------ Records supplied

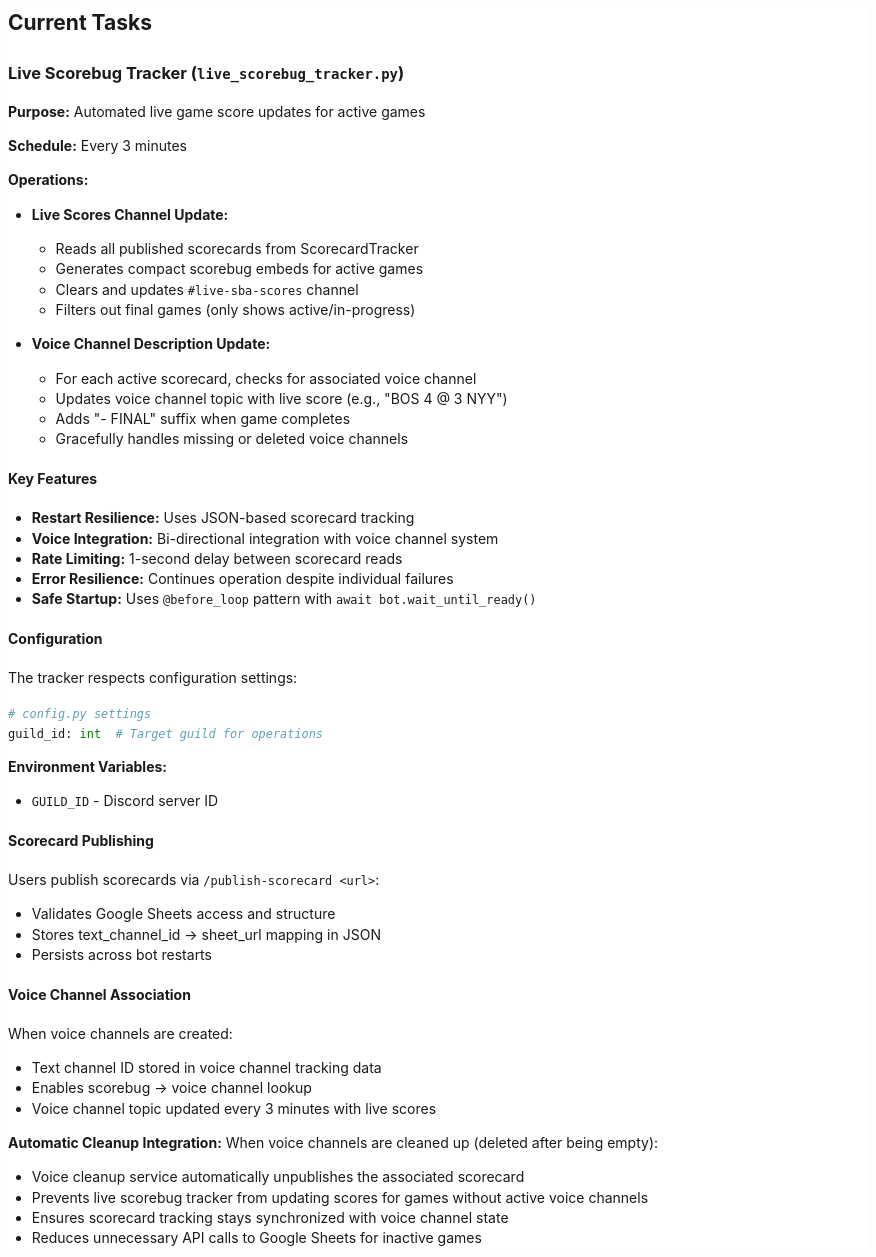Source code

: ## Current Tasks

### Live Scorebug Tracker (`live_scorebug_tracker.py`)
**Purpose:** Automated live game score updates for active games

**Schedule:** Every 3 minutes

**Operations:**
- **Live Scores Channel Update:**
  - Reads all published scorecards from ScorecardTracker
  - Generates compact scorebug embeds for active games
  - Clears and updates `#live-sba-scores` channel
  - Filters out final games (only shows active/in-progress)

- **Voice Channel Description Update:**
  - For each active scorecard, checks for associated voice channel
  - Updates voice channel topic with live score (e.g., "BOS 4 @ 3 NYY")
  - Adds "- FINAL" suffix when game completes
  - Gracefully handles missing or deleted voice channels

#### Key Features
- **Restart Resilience:** Uses JSON-based scorecard tracking
- **Voice Integration:** Bi-directional integration with voice channel system
- **Rate Limiting:** 1-second delay between scorecard reads
- **Error Resilience:** Continues operation despite individual failures
- **Safe Startup:** Uses `@before_loop` pattern with `await bot.wait_until_ready()`

#### Configuration
The tracker respects configuration settings:

```python
# config.py settings
guild_id: int  # Target guild for operations
```

**Environment Variables:**
- `GUILD_ID` - Discord server ID

#### Scorecard Publishing
Users publish scorecards via `/publish-scorecard <url>`:
- Validates Google Sheets access and structure
- Stores text_channel_id → sheet_url mapping in JSON
- Persists across bot restarts

#### Voice Channel Association
When voice channels are created:
- Text channel ID stored in voice channel tracking data
- Enables scorebug → voice channel lookup
- Voice channel topic updated every 3 minutes with live scores

**Automatic Cleanup Integration:**
When voice channels are cleaned up (deleted after being empty):
- Voice cleanup service automatically unpublishes the associated scorecard
- Prevents live scorebug tracker from updating scores for games without active voice channels
- Ensures scorecard tracking stays synchronized with voice channel state
- Reduces unnecessary API calls to Google Sheets for inactive games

------------

The problem: Give again, word for word, every line from the top of the data through the line with "- Generates compact", both ends included, and exclude the pictures.

Result for this task:
Source code

: ## Current Tasks

### Live Scorebug Tracker (`live_scorebug_tracker.py`)
**Purpose:** Automated live game score updates for active games

**Schedule:** Every 3 minutes

**Operations:**
- **Live Scores Channel Update:**
  - Reads all published scorecards from ScorecardTracker
  - Generates compact scorebug embeds for active games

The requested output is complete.